An 11-year-old boy in California died from self-inflicted gunshot wounds while he was attending a Zoom class, according to multiple reports.
Adan Llanos was attending a remote-learning class at Woodbridge Elementary School in Lodi, California, when he shot himself on Wednesday morning, according to CBS Sacramento.
Both his video and audio were on mute at this time. His sister, who was attending her own remote-learning class in the next room, found him in his room and sought help. She asked her teacher to call 911, who immediately ended the class and called for help, according to the Lodi News-Sentinel.
It’s not clear if his parents were home at this time, but his parents were reportedly by him when he was taken to the hospital after authorities arrived. The Daily Dot has reached out to the family and will update the report if they respond.
When the police arrived, they found Llanos with injuries to his head.
Although the incident was initially being considered a case of suicide, his parents have since said he shot himself by accident. This was further confirmed by the San Joaquin County Sheriff’s Office, the News-Sentinel reported on Wednesday evening.
The Lodi Unified School District issued a statement on Facebook expressing condolences for the family and support for the community.
Initially, when it was being considered a case of suicide, Paul Warren, the special education director for the School District, told CBS Sacramento that it was “tragic.”
“Sometimes we go through things that are temporary emotional experiences and with the support of family and other trained people we can get through those things,” Warren said.

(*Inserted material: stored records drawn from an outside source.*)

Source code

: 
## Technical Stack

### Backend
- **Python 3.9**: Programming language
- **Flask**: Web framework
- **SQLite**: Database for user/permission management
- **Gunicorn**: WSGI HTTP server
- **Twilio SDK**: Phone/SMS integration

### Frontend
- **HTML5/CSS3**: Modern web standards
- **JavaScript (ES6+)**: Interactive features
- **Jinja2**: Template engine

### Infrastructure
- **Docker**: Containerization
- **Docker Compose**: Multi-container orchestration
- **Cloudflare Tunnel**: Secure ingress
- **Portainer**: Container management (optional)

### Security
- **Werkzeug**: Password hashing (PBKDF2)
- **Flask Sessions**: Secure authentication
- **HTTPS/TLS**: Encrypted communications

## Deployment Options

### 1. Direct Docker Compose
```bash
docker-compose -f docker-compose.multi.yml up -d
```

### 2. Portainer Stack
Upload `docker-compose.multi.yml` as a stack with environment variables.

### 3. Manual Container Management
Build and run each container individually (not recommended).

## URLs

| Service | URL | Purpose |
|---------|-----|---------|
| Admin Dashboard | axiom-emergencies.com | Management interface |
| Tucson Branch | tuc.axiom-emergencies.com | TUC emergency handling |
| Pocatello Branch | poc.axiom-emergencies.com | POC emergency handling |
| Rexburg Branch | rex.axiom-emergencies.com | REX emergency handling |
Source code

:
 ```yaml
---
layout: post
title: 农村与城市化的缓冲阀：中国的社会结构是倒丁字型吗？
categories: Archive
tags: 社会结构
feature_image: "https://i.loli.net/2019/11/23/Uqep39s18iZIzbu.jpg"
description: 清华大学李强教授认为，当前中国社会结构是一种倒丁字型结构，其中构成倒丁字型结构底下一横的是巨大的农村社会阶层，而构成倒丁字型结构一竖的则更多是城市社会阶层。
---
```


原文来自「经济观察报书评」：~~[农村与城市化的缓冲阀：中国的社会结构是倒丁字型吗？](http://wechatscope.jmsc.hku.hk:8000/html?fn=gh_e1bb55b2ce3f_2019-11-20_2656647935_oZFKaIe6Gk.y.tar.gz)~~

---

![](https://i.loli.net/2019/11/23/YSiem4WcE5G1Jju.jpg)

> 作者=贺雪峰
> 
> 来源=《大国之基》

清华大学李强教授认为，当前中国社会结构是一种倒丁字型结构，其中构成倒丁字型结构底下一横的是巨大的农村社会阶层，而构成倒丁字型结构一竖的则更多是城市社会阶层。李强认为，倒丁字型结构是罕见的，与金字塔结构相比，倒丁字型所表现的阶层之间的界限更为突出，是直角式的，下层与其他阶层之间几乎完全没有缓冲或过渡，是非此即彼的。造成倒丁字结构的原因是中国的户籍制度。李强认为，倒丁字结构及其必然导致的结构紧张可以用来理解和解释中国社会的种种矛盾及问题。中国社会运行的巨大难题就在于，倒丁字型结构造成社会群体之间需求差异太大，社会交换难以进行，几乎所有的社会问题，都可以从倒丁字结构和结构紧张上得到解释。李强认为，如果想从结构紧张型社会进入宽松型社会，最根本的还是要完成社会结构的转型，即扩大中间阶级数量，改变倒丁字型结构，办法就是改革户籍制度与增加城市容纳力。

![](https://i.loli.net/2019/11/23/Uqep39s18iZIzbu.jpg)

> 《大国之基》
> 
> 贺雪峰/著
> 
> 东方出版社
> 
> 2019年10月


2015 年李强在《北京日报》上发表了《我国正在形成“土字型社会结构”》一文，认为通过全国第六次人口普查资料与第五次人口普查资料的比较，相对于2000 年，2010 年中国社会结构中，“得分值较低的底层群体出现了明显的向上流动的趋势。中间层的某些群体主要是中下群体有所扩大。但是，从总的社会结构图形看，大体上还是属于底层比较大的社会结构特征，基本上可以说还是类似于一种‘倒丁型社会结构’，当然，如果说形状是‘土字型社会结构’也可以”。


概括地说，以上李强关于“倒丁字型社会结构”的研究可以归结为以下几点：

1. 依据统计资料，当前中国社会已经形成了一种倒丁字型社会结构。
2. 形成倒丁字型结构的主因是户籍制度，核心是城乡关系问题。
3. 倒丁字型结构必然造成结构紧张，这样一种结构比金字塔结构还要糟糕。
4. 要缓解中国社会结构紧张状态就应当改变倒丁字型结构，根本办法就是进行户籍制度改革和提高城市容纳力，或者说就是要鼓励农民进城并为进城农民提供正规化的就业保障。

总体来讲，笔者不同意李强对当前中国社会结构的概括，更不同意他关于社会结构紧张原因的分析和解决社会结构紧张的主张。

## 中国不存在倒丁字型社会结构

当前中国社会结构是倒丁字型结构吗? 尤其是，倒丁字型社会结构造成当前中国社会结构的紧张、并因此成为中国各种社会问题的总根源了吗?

On Thursday, Llanos’ aunt Alejandra Salazar Carrillo started a GoFundMe fundraiser in his honor.
“We ask of you all to please refrain from any speculation and if you see any comments politely ask them to only say positive things,” reads the description. “His parents are going through something no parent should have to endure.”
By Friday afternoon, campaign had raised more than $25,000, surpassing its targeted $10,000.
According to research by the Children's Hospital of Philadelphia, 1.7 million children live in homes with unlocked, loaded guns across the country. The report further claims that the majority of accidental deaths of children from gun violence are either self-inflicted or through another child.
Since the pandemic and ensuing lockdown, gun violence has spiked in the country, with the highest number of mass shootings recorded in May in any month since 2013, according to an NBC record of mass shootings. There was also an increase in firearm purchase during this time.